Fingal beholds Cathmor, on high, the son of Borbar-duthul! he beholds the deep rolling of Erin, on the darkened plain. He strikes that warning boss, which bids the people to obey, when he sends his chief before them, to the field of renown. Wide rise their spears to the sun. Their echoing shields reply around. Fear, like a vapor, winds not among the host: for he, the king, is near, the strength of streamy Selma. Gladness brightens the hero. We hear his words with joy.

"Like the coming forth of winds, is the sound of Selma's sons! They are mountain waters, determined in their course. Hence is Fingal renowned. Hence is his name in other lands. He was not a lonely beam in danger: for your steps were always near! But never was Fingal a dreadful form, in your presence, darkened into wrath. My voice was no thunder to your ears. Mine eyes sent forth no death. When the haughty appeared, I beheld them not. They were forgot at my feasts. Like mist they melted away. A young beam is before you! Few are his paths to war! They are few, but he is valiant. Defend my dark-haired son. Bring Fillan back with joy. Hereafter he may stand alone. His form is like his fathers. His soul is a flame of their fire. Son of car-borne Morni, move behind the youth. Let thy voice reach his ear, from the skirts of war. Not unobserved rolls battle before thee, breaker of the shields."

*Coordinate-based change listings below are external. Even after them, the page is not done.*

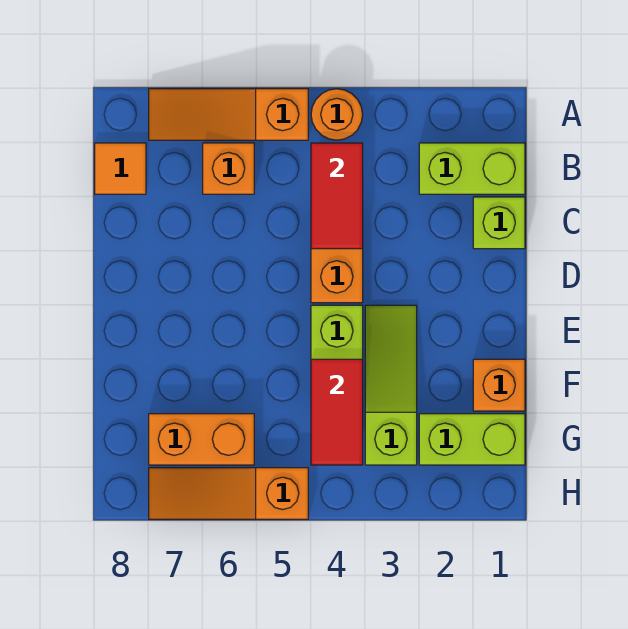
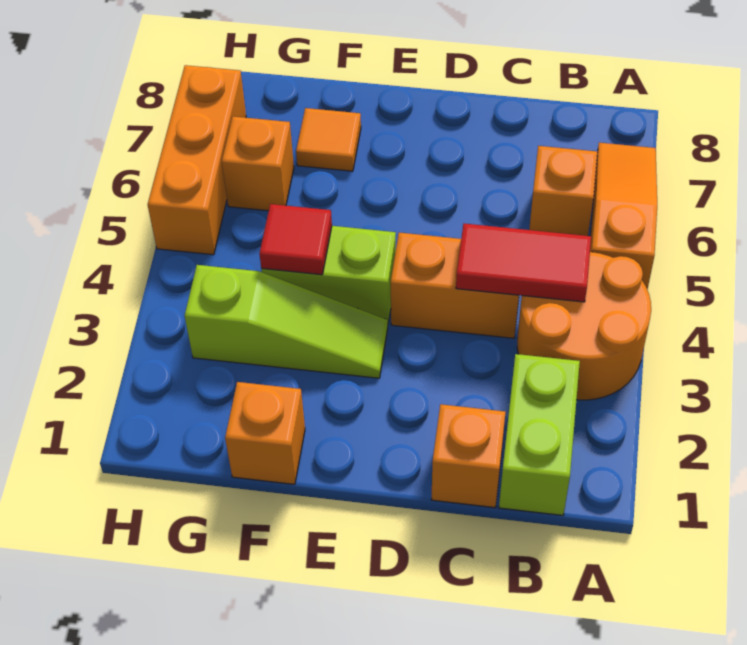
orange round brick A4 level 1 -> orange round brick A3:B4 level 1
orange tile B8 level 1 -> orange tile F7 level 1
lime brick C1 level 1 -> orange brick C1 level 1
red tile F4:G4 level 2 -> red tile F4 level 2
lime brick G1:G2 level 1 -> none
orange brick G6:G7 level 1 -> orange brick G6 level 1
orange slope H5:H7 level 1 top 5 -> orange brick H5:H7 level 1

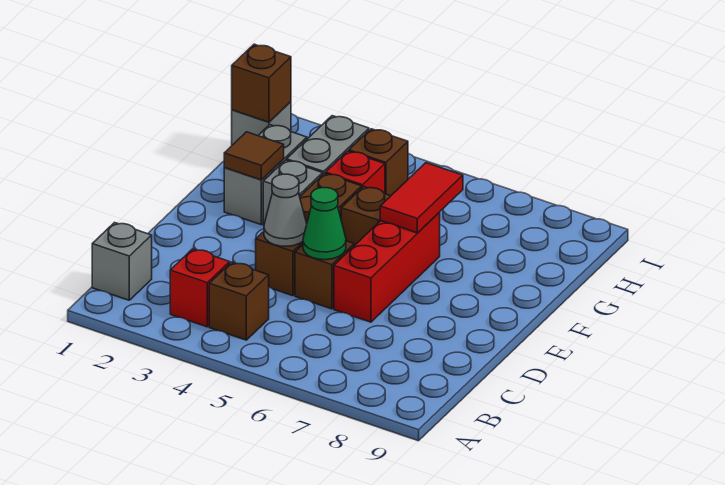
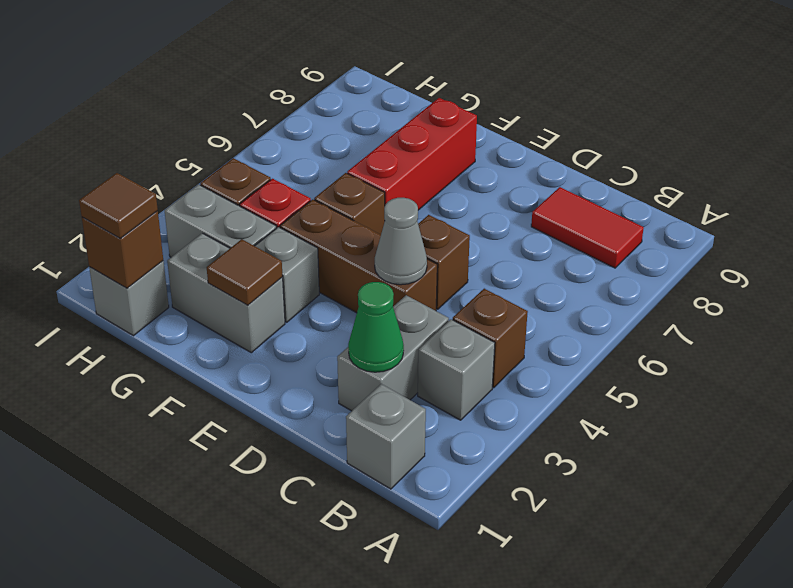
red brick B3 level 1 -> grey brick B3 level 1
none -> grey brick C2:C3 level 1
green cone D5 level 2 -> green cone C2 level 2
red brick D6:F6 level 1 -> red brick F6:F8 level 1
red tile F6:G6 level 2 -> red tile B8:C8 level 1
none -> brown tile H1 level 3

The king strode, at once, away to Cormul's lofty rock. Intermitting darts the light from his shield, as slow the king of heroes moves. Sidelong rolls his eye o'er the heath, as forming advance the lines. Graceful fly his half-gray locks round his kingly features, now lightened with dreadful joy. Wholly mighty is the chief! Behind him dark and slow I moved. Straight came forward the strength of Gaul. His shield hung loose on its thong. He spoke, in haste, to Ossian. "Bind, son of Fingal, this shield! Bind it high to the side of Gaul. The foe may behold it, and think I lift the spear. If I should fall, let my tomb be hid in the field; for fall I must without fame. Mine arm cannot lift the steel. Let not Evir-choma hear it, to blush between her locks. Fillan, the mighty behold us! Let us not forget the strife. Why should they come from their hills, to aid our flying field!"

He strode onward, with the sound of his shield. My voice pursued him as he went. "Can the son of Morni fall, without his fame in Erin? But the deeds of the mighty are forgot by themselves. They rush carless over the fields of renown. Their words are never heard!" I rejoiced over the steps of the chief. I strode to the rock of the king, where he sat, in his wandering locks, amid the mountain wind!